Ray White, for example, was listed by Work and Income as receiving a modest $91,000 for its 13 staff, while Mike Pero Real Estate claimed $154,651 for its 22 staff. Major commercial property firms also claimed, including Colliers with $130,700 for its 19 staff and CBRE at $851,952 for 122 employees. Carey Smith, chief executive of Ray White — the only top executive of a “big four” agency to respond to BusinessDesk — said wage relief was claimed specifically as a franchisor to the network members under the level four lockdown.
And that lockdown walloped the industry. Smith said his firm’s sales dropped more than 91% in April and another 48% over May. Real Estate Institute of New Zealand numbers reflected a combined 77% decline during lockdown months.
Chief executive Bindi Norwell would not be drawn on whether any firms – including the institute itself – were in a position to pay back the subsidy, along the lines of law firms and others which had found the lockdown wasn’t quite as bad as expected. The institute claimed wage subsidy for 24 staff of $168,000.

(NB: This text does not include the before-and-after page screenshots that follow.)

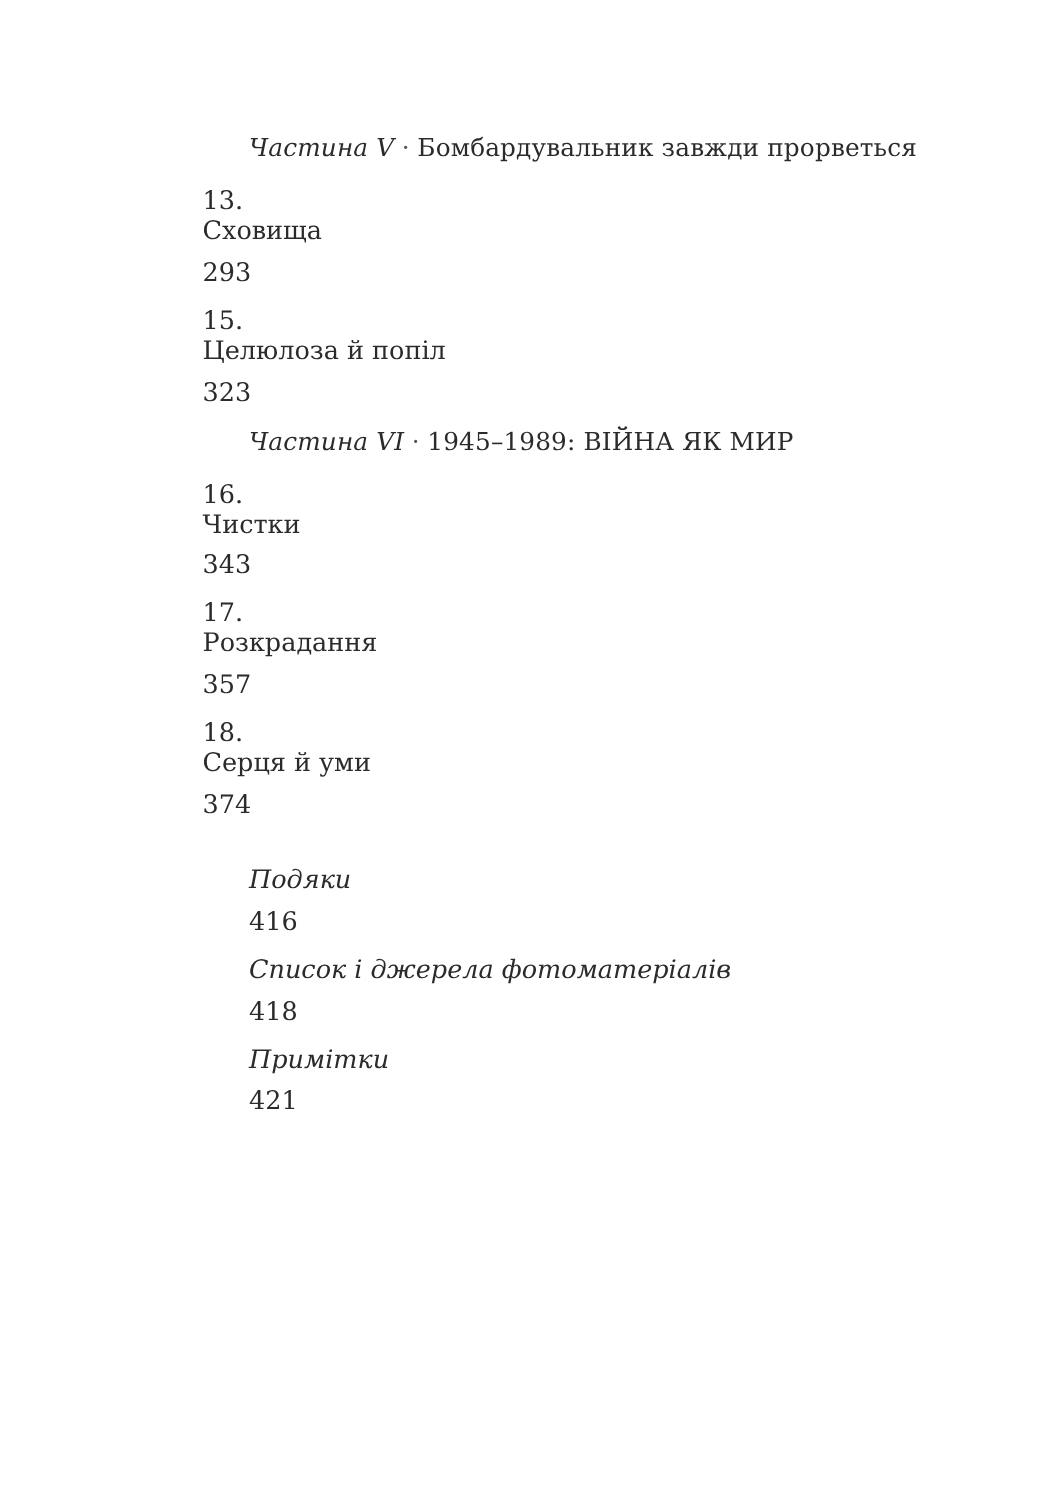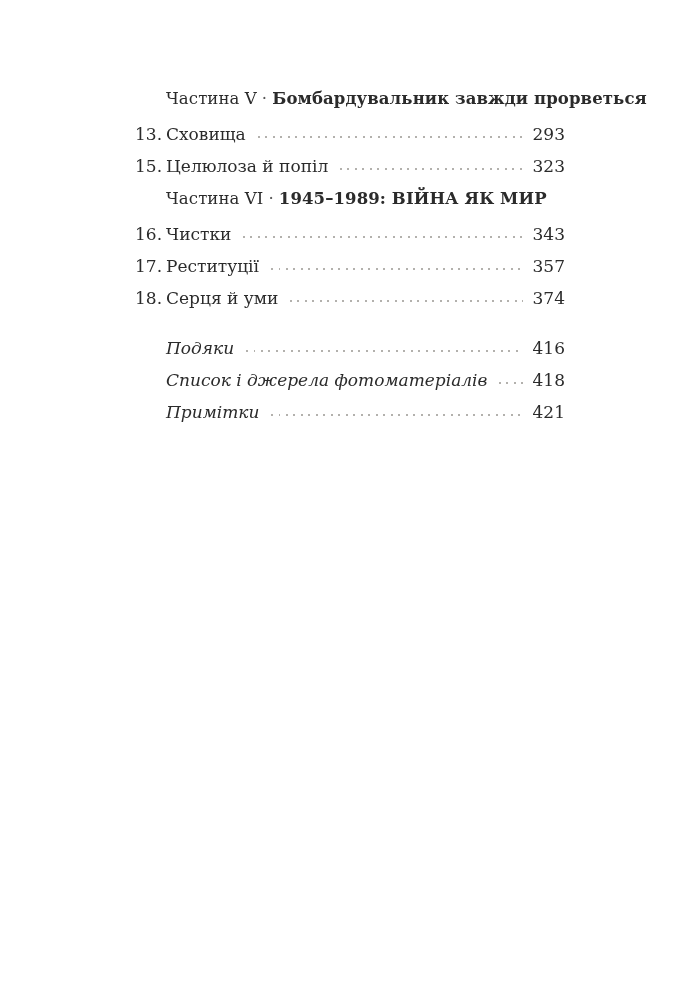--- a/index.html
+++ b/index.html
@@ -18,29 +18,30 @@
     width: 430px;
   }
   .part-heading {
     margin-left: 31px;
     font-size: 16.5px;
     line-height: 21px;
     margin-bottom: 15px;
     white-space: nowrap;
     letter-spacing: 0.1px;
   }
-  .part-heading .prefix { }
+  .part-heading .prefix { font-style: italic; }
   .part-heading .sep { margin: 0 5px; color: #555; }
-  .part-heading .ptitle { font-weight: bold; }
+  .part-heading .ptitle { font-weight: normal; }
   .entry {
     display: flex;
     align-items: baseline;
     font-size: 17px;
     line-height: 20px;
     margin-bottom: 12px;
+    flex-direction: column;
   }
   .entry .num {
     flex: none;
     width: 31px;
   }
   .entry .etitle {
     flex: none;
     white-space: nowrap;
   }
   .leader {
@@ -97,21 +98,21 @@
     </div>
 
     <div class="entry">
       <span class="num">16.</span>
       <span class="etitle">Чистки</span>
       <span class="leader"></span>
       <span class="pagenum">343</span>
     </div>
     <div class="entry">
       <span class="num">17.</span>
-      <span class="etitle">Реституції</span>
+      <span class="etitle">Розкрадання</span>
       <span class="leader"></span>
       <span class="pagenum">357</span>
     </div>
     <div class="entry">
       <span class="num">18.</span>
       <span class="etitle">Серця й уми</span>
       <span class="leader"></span>
       <span class="pagenum">374</span>
     </div>
   </div>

Still, there is a view that firms have a moral obligation to return financial support if it wasn’t needed, voiced recently by KPMG’s head of advisory Jack Carroll, who said the tax system relied on taxpayers doing right by the country.
And since the March to May lockdowns, the housing market has more than caught up on the back of a friendly mortgage environment, with the removal of loan-to-value ratio restrictions and record-low interest rates.
By April, median national pricing was actually up 5% on the prior year and as July and August rolled around, the major banks had already changed tack on initial gloomy projections, from a 12% drop in national house values down to 10%.
ASB Bank, the most optimistic bank in March, picking a 6% decline in national house prices, is now looking at a 2.8% fall by next March, with some regions like Canterbury, showing no ill effects.
Westpac NZ chief economist Dominick Stephens has gone the other way, actually expecting a 3.5% increase in house prices between the lockdown period and end of year. That would take the 2020 increase to 6.3% and most economists expect the relentless increase in pricing to carry on from 2021.
Agents expect more deals
More than half of real estate agents polled by economist Tony Alexander in July thought the lockdowns had acted to re-motivate buyers to get deals over the line. More than a third, at that stage, also expected house prices to rise, rather than fall, driven by pressed vendors.
And indicative of a longer term rise in the market, residential consents bounced by a fifth in June, driven largely by urban, medium density developments such as townhouses and apartments.
Those numbers and economic forecasts make it difficult to understand why sales agents and property businesses also claimed the wage subsidy extension, which was available from June 10 to Sept. 1 on the expectation of a 40% decline in sales.
And even the latest Auckland lockdowns did little to stem the avalanche of business the firms are writing.
Barfoot’s Peter Thompson said house prices had largely ignored the more recent lockdowns and held onto price high gains registered in August, at the same time as recording the highest number of sales in any month since the peak of the property cycle in 2017.
Thompson would not be drawn on whether the firm will pay back any of its financial support. But according to his numbers, sales were up a jaw-dropping 42.5% last month from a year earlier, with a 44% increase in listings month-on-month to almost 2,000 – just in Auckland.
Thompson said while the listings jump had tapered off, the price increases showed longer term buyer confidence in the market.
Ray White’s Carey Smith also reported a ‘V’ shaped upsurge since April, with the firm having completed more sales for the past six months than the same period last year, on a 1.8% increase in listings – to 9,263 from 9,171 last year.
He said the firm will take a “responsible line” in regards to government recommendations, but that Ray White had not made further applications based on “confidence in the market.”